Recorded information:
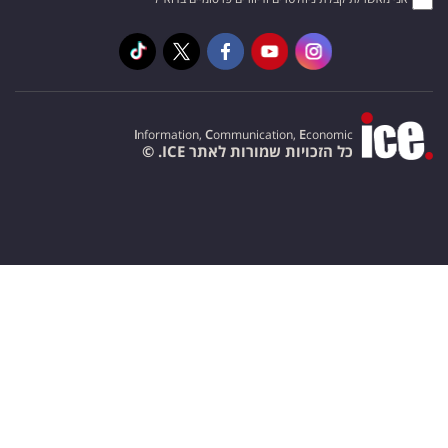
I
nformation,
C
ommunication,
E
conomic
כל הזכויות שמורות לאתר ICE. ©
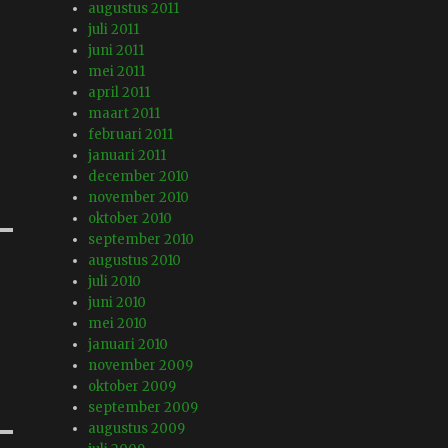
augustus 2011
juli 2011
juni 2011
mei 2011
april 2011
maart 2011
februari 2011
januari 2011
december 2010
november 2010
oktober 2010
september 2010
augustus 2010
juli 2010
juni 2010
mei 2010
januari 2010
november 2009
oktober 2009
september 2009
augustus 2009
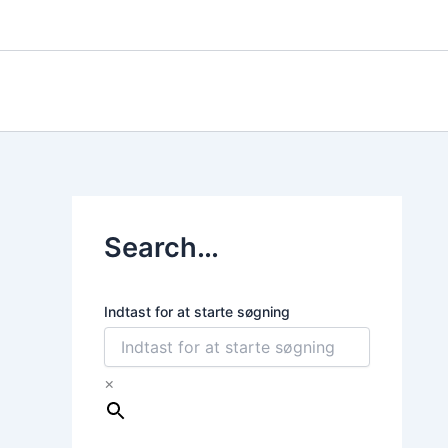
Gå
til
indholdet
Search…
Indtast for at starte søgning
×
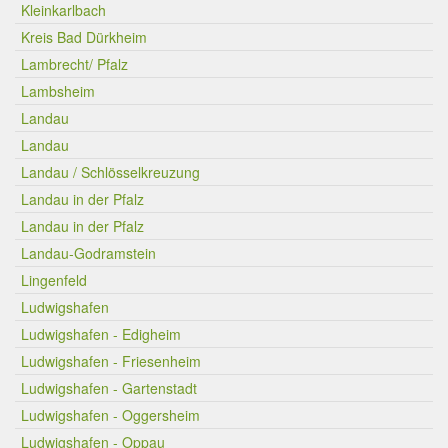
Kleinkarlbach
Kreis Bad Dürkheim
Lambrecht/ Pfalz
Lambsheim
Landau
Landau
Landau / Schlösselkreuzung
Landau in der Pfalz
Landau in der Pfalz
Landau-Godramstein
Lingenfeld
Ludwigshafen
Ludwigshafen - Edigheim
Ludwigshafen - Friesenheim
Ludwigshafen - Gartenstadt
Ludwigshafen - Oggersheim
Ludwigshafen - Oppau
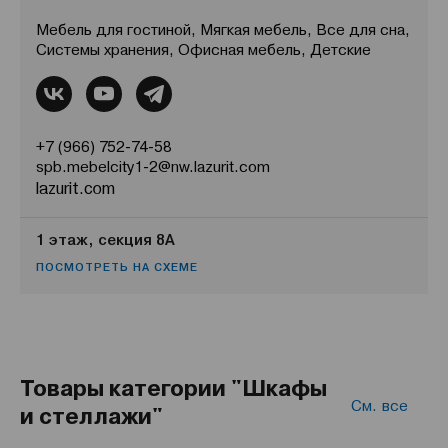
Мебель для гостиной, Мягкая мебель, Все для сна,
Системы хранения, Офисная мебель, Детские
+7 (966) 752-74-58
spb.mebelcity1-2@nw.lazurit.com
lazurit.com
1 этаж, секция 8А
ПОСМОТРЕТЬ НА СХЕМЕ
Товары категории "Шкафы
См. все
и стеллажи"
--
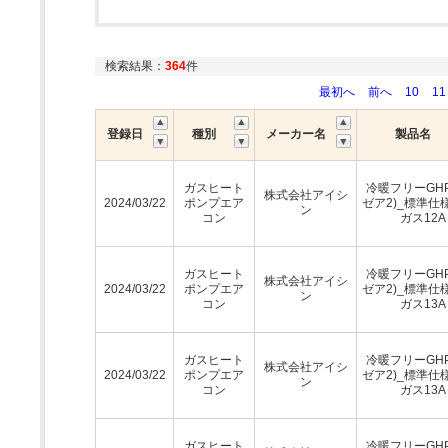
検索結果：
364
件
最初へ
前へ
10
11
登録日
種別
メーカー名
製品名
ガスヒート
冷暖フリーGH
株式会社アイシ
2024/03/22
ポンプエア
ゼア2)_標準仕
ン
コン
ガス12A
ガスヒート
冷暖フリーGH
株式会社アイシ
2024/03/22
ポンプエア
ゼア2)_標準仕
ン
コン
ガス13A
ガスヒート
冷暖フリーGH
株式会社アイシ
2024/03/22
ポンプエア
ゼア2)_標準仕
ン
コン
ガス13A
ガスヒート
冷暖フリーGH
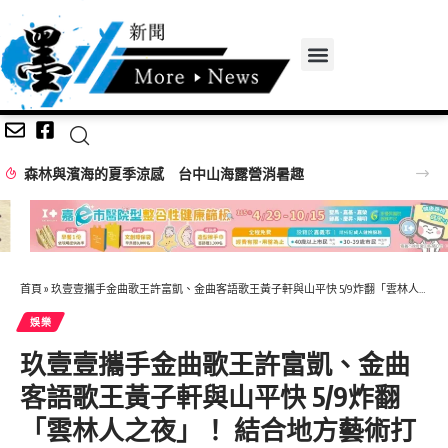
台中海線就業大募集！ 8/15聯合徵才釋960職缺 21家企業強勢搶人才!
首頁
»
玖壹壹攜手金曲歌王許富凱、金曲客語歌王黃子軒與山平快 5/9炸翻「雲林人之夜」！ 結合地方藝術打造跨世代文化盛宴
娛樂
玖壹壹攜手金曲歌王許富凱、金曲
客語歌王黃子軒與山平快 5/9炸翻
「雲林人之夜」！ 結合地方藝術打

Job:
In the items, take the lines starting at the one containing "augustus 2011" and ending at the one containing "Ludwigshafen - Oppau", and change every "Landau" to "Speyer", leaving everything else as it is. Give back only those lines, without the pictures.

Answer to this task:
augustus 2011
juli 2011
juni 2011
mei 2011
april 2011
maart 2011
februari 2011
januari 2011
december 2010
november 2010
oktober 2010
september 2010
augustus 2010
juli 2010
juni 2010
mei 2010
januari 2010
november 2009
oktober 2009
september 2009
augustus 2009
Gå
til
indholdet
Search…
Indtast for at starte søgning
×
Kleinkarlbach
Kreis Bad Dürkheim
Lambrecht/ Pfalz
Lambsheim
Speyer
Speyer
Speyer / Schlösselkreuzung
Speyer in der Pfalz
Speyer in der Pfalz
Speyer-Godramstein
Lingenfeld
Ludwigshafen
Ludwigshafen - Edigheim
Ludwigshafen - Friesenheim
Ludwigshafen - Gartenstadt
Ludwigshafen - Oggersheim
Ludwigshafen - Oppau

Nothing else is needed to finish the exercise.